Gereç ve Yöntem: Çalışmamızda, Ocak 2010- Nisan 2011 döneminde apandisit ön tanısı ile takip edilen (grup I) 49 hasta ile akut veya perfore apandisit nedeniyle apandektomi yapılan (grup II) 80 olgu dahil edilmiştir. Olguların yaş, cinsiyet, VKİ, beyaz küre sayıları, tanıları, ultrasonografi bulguları (apandiks çapı, kompresyona yanıt) geriye dönük olarak değerlendirildi.

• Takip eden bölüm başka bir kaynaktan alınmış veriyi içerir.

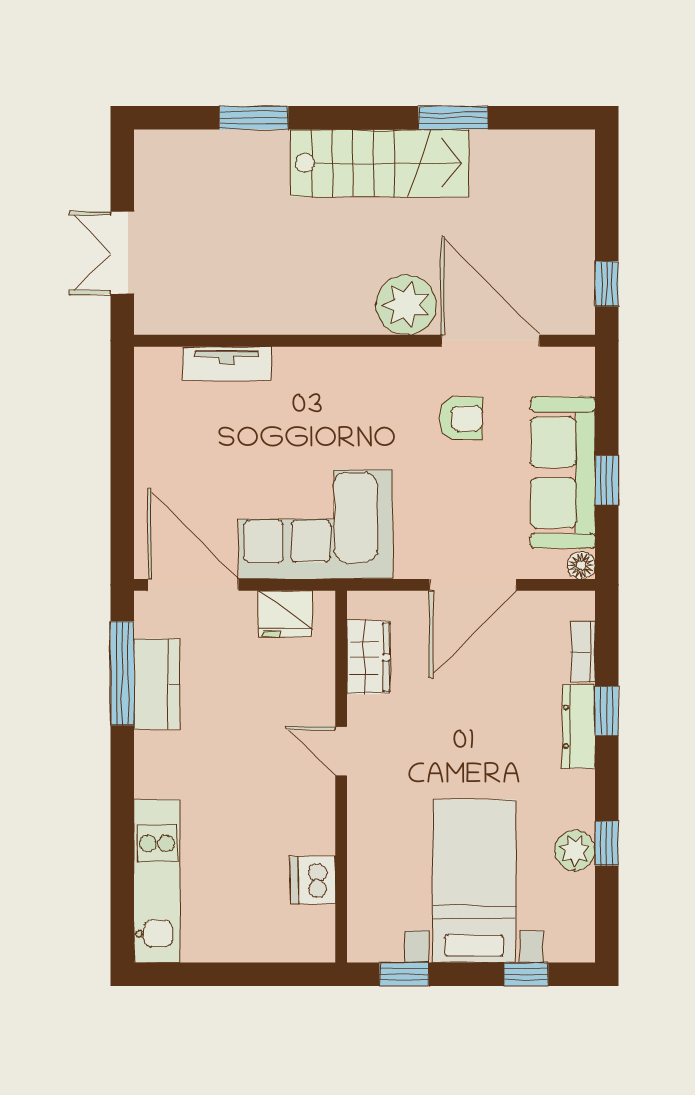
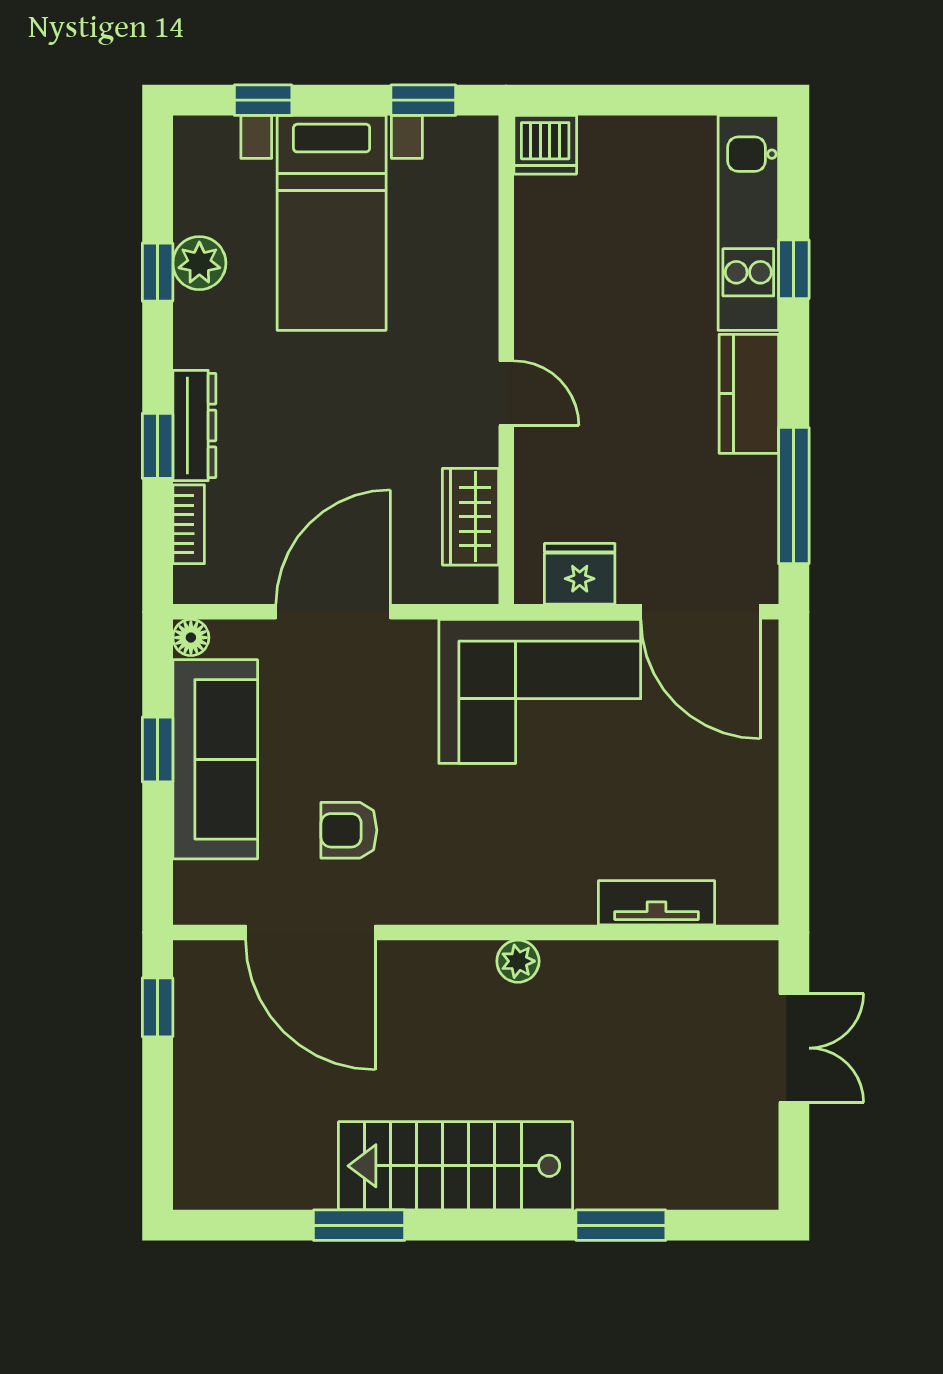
plant: (406, 305) -> (518, 961), moved, width x0.53, depth x0.53
kitchen counter: (156, 684) -> (749, 394), moved
window: (122, 846) -> (794, 269), added
dishwasher: (313, 880) -> (545, 145), moved, turned 90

Bulgular: Grup I ve II’de kız erkek oranı sırasıyla 28:21 ve 29:51’di. Yaş ortancaları Grup I’de 11 (çaa:8-13), Grup II’de 11 (çaa:9-13) yıldı. VKI oranlarına bakıldığında Grup I’de olguların VKİ’lerinin %63.1 normal, %26.3 düşük, %10.5 yüksek olarak belirlendi. Grup II’de ise %54 normal, %32.4 düşük, %13.5 yüksek VKİ saptandı. Grup ‘de US’de saptanan apendiks çaplarının ortanca değeri 5 (çaa:3-6 )olarak bulundu.  US de hastaların %44.6 sının apendiksi izlenemedi, %46.8 hastanın apendiks çapı 7mm den küçük, %8.5’ininki de 8mm den büyüktü. Apendiks çapı 7-8mm arasında olan hasta yoktu. US probu ile kompesyona yanıt alınan apendiks oranı %75, kompresyona yanıtı azalmış olanlar %12.5, yanıt alınamayanlar ise %12.5 olarak bulundu. Grup II’de US ile saptanan apendiks çaplarının ortanca değeri 9.5mm (çaa:7.75-11.25)’di. Bu grupta US ile apendiks izlenemeyen hastaların oranı %19, apendiks çapı 7mm altında olanlar %9, 7-8mm arasında olanlar %20.6,  8mm den büyük apendiks çapı ölçülenler ise %50.7 oranındaydı. Hastaların %82.3’ünün apendiksi kompresyona yanıtsız, %15.6’sının kompresyona yanıtı azalmış, %1.9’unda ise yanıt vardı.  Gruplar karşılaştırıldığında beyaz küre sayısı ve US’de saptanan apandiks çapı grup II’de anlamlı oranda yüksek bulundu (Mann Whitney U test, p<0.05).  İki yönlü ANOVA testi ile US ile saptanan apendiks çapına tanının ve VKİ’nin etkileri analiz edildi. Yapılan analizde, apandisit varlığının apendiks çapına etkisinin olduğu ortaya konulmuştur (F (1,41)= 21.831, p<0.001). VKİ’nin apendiks çapına etkisinin olmadığı görülmüştür (F (2,41)=0.157, p=0.856). Tanı ile VKİ arasında da etkileşim saptanmamıştır (F (2,41)=0.165, p=0.848). Multivariate regresyon analizinde, hiçbir parametrenin tek başına apandisit olma durumunu etkilemediği ve VKi’nin ultrasonografik bulgulara etki etmediği izlendi.  

Sonuç: US ile saptanan apendiks çapında artış ve US probu ile kompresyona yanıt alınamamasının apandisit lehine tanıyı destekleyici bulgular olduğu; ancak VKİ’nin, US ile saptanan apendiks çapını etkilemediği düşünülmektedir.